Cette approche quaternaire donne les principaux ressorts d’une géopolitique pressante qui va s’accentuer avec la crise climatique. En effet, l’occidentalisation des modes de vie liés à l’urbanisation conduit à des pratiques alimentaires marquées par la simplicité et la disponibilité que certains mangeurs combinent avec des exigences (floues pour les chercheurs et chercheuses) comme le « plaisir », la « gourmandise », mises en avant par le marketing. Les industries redoublent leur pression, s’adaptent aux demandes changeantes liées aux crises sanitaires (dont la vache folle a ouvert la série en 1996, mais aussi la pandémie de surpoids et d’obésité, les maladies neuro-dégénératives), environnementales (l’impact carbone conduisant à la mise en avant des produits locaux), politiques (la guerre en Ukraine et les crises de marchés).

Ainsi, ce que nous appelons le « métissage » des cultures culinaires connaît-il une nouvelle accélération après le grand partage des plantes au xvie siècle, l’industrialisation des boissons et des fromages à partir du xixe siècle, puis celle des plats à partir des années 1970. Il y a bien une bataille mondial/local qui concerne une grande part des mangeurs dont les modes de vie commandent ce renouvellement où une industrie extrêmement concentrée tente de maintenir son pouvoir.

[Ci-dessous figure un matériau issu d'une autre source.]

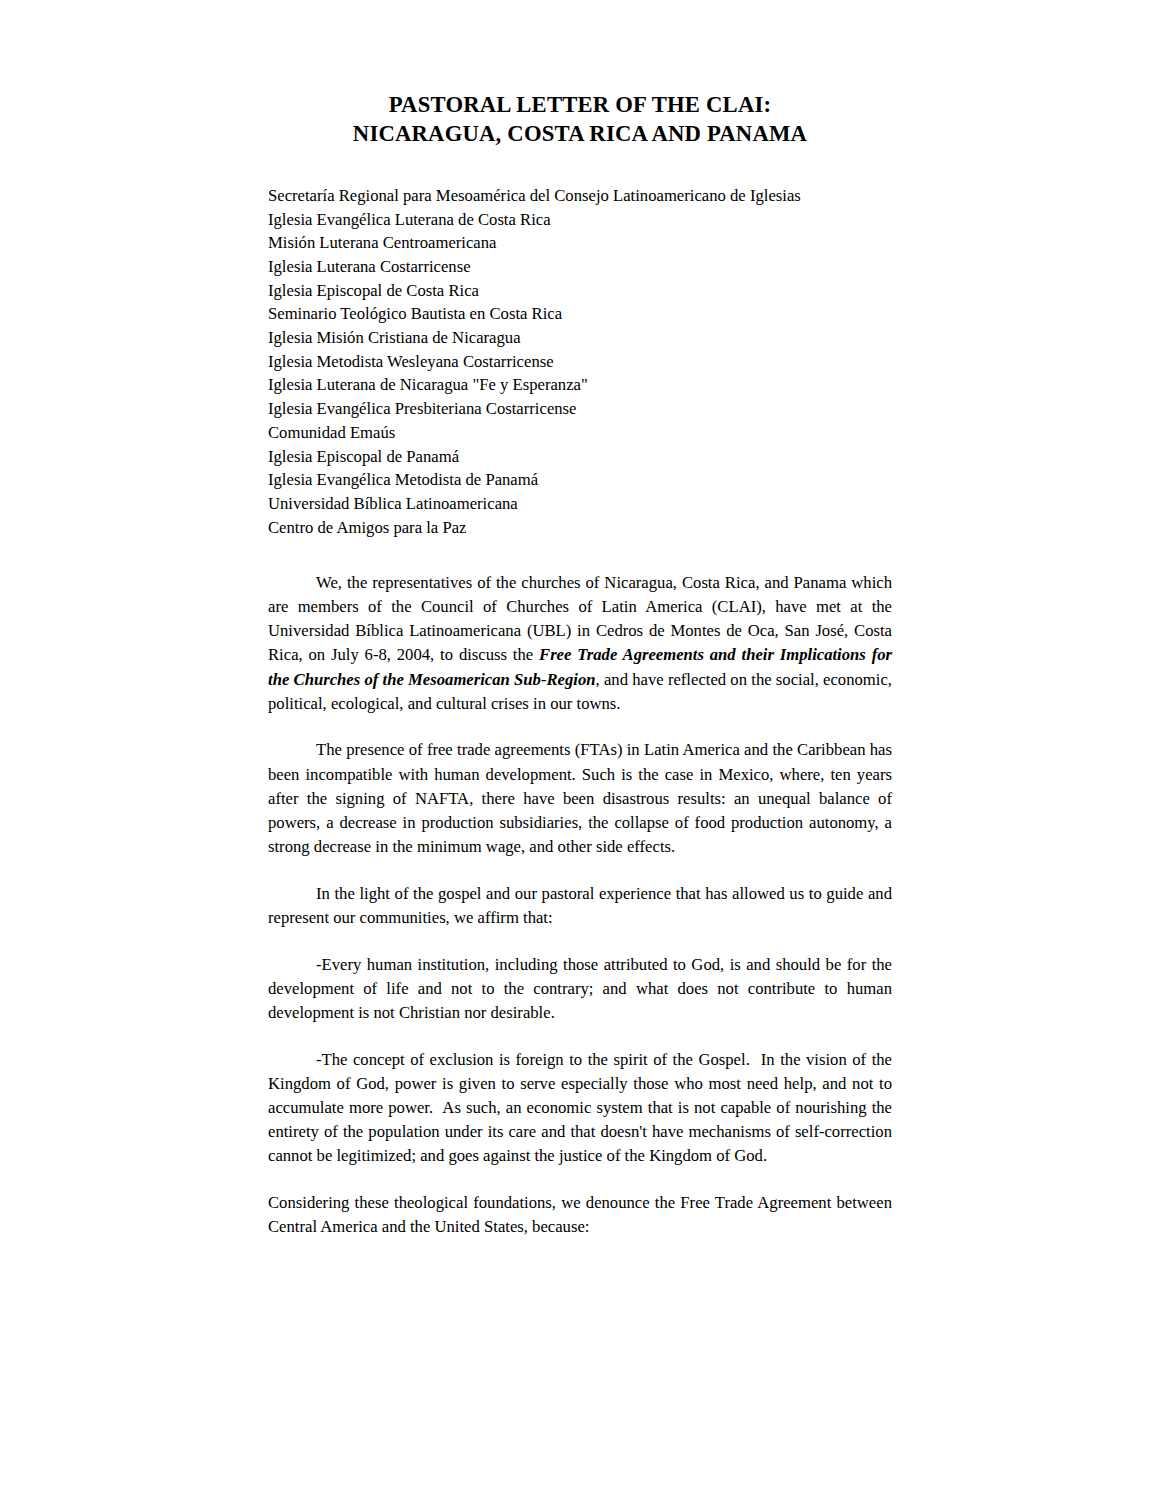PASTORAL LETTER OF THE CLAI:
NICARAGUA, COSTA RICA AND PANAMA
Secretaría Regional para Mesoamérica del Consejo Latinoamericano de Iglesias
Iglesia Evangélica Luterana de Costa Rica
Misión Luterana Centroamericana
Iglesia Luterana Costarricense
Iglesia Episcopal de Costa Rica
Seminario Teológico Bautista en Costa Rica
Iglesia Misión Cristiana de Nicaragua
Iglesia Metodista Wesleyana Costarricense
Iglesia Luterana de Nicaragua "Fe y Esperanza"
Iglesia Evangélica Presbiteriana Costarricense
Comunidad Emaús
Iglesia Episcopal de Panamá
Iglesia Evangélica Metodista de Panamá
Universidad Bíblica Latinoamericana
Centro de Amigos para la Paz
We, the representatives of the churches of Nicaragua, Costa Rica, and Panama which are members of the Council of Churches of Latin America (CLAI), have met at the Universidad Bíblica Latinoamericana (UBL) in Cedros de Montes de Oca, San José, Costa Rica, on July 6-8, 2004, to discuss the Free Trade Agreements and their Implications for the Churches of the Mesoamerican Sub-Region, and have reflected on the social, economic, political, ecological, and cultural crises in our towns.
The presence of free trade agreements (FTAs) in Latin America and the Caribbean has been incompatible with human development. Such is the case in Mexico, where, ten years after the signing of NAFTA, there have been disastrous results: an unequal balance of powers, a decrease in production subsidiaries, the collapse of food production autonomy, a strong decrease in the minimum wage, and other side effects.
In the light of the gospel and our pastoral experience that has allowed us to guide and represent our communities, we affirm that:
-Every human institution, including those attributed to God, is and should be for the development of life and not to the contrary; and what does not contribute to human development is not Christian nor desirable.
-The concept of exclusion is foreign to the spirit of the Gospel. In the vision of the Kingdom of God, power is given to serve especially those who most need help, and not to accumulate more power. As such, an economic system that is not capable of nourishing the entirety of the population under its care and that doesn't have mechanisms of self-correction cannot be legitimized; and goes against the justice of the Kingdom of God.
Considering these theological foundations, we denounce the Free Trade Agreement between Central America and the United States, because:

Reste que les mangeurs peuvent accéder à tous les types de nourritures : après un pique-nique (familialiste) au déjeuner, un goûter au cours d’une séquence télévisuelle (ludique), suivie d’un moment convivial (gastronomique) précédant la célébration d’un événement dans un bar (utilitaire), toutes ces pratiques ouvrent à des nourritures qui prennent racine dans des cultures différentes que la mondialisation a imbriquées.

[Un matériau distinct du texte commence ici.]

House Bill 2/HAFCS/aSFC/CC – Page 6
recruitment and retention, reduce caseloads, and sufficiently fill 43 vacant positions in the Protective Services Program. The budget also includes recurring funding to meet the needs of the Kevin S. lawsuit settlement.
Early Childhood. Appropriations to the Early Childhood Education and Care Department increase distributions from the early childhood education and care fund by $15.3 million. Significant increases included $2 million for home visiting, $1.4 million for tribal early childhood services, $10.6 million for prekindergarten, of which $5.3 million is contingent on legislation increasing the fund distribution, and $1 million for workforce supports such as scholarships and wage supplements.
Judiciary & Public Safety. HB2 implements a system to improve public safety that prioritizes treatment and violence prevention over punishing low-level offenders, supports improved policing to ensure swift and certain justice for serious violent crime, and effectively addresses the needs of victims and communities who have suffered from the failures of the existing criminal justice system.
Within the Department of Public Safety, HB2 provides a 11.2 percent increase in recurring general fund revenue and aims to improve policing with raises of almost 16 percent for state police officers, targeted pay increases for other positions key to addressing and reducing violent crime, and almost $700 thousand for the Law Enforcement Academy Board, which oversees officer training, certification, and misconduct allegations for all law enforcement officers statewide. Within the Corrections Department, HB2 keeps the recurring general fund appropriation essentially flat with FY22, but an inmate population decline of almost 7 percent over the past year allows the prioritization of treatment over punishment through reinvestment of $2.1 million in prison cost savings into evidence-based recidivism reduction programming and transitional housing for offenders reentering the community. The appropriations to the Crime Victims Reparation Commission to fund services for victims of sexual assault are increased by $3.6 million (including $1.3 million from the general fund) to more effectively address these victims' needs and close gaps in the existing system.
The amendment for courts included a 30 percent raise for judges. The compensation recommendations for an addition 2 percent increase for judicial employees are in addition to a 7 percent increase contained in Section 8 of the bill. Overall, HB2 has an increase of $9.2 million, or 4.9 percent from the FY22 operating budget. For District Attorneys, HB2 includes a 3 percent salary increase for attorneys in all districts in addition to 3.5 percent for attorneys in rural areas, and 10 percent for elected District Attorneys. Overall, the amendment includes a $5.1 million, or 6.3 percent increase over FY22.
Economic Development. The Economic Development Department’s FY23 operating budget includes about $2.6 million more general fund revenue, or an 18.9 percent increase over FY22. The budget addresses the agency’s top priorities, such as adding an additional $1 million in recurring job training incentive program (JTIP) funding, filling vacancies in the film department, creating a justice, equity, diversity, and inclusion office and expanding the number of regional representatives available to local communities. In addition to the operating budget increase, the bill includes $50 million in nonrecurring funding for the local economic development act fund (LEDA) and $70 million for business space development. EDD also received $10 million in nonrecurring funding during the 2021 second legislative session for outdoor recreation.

De fait, l’humanité semble engagée dans un processus intensif d’échanges « nutri-culturels ». Ces échanges fabriquent à partir de cultures locales des best sellers qui, comme les objets de consommation, les sites paysagers, les beaux-arts, donnent — à tort — le sentiment d’une tabula rasa. Car tous les humains partagent ce que les Espagnols appellent la querancia, qui rappelle un « amour du chez-soi » signifiant un sentiment de bien-être issu d’un lieu particulier de la Terre, ses rythmes, son histoire, sa culture, tous pourvoyeurs d’affection et suscitant la reconnaissance. Un lien intime qui passe par l’alimentation, que chaque génération formate à son goût. Et ceci, depuis les débuts de l’histoire humaine.

Contact

Gilles Fumey
SIRICE (Sorbonne - Identités, relations internationales et civilisations de l’Europe)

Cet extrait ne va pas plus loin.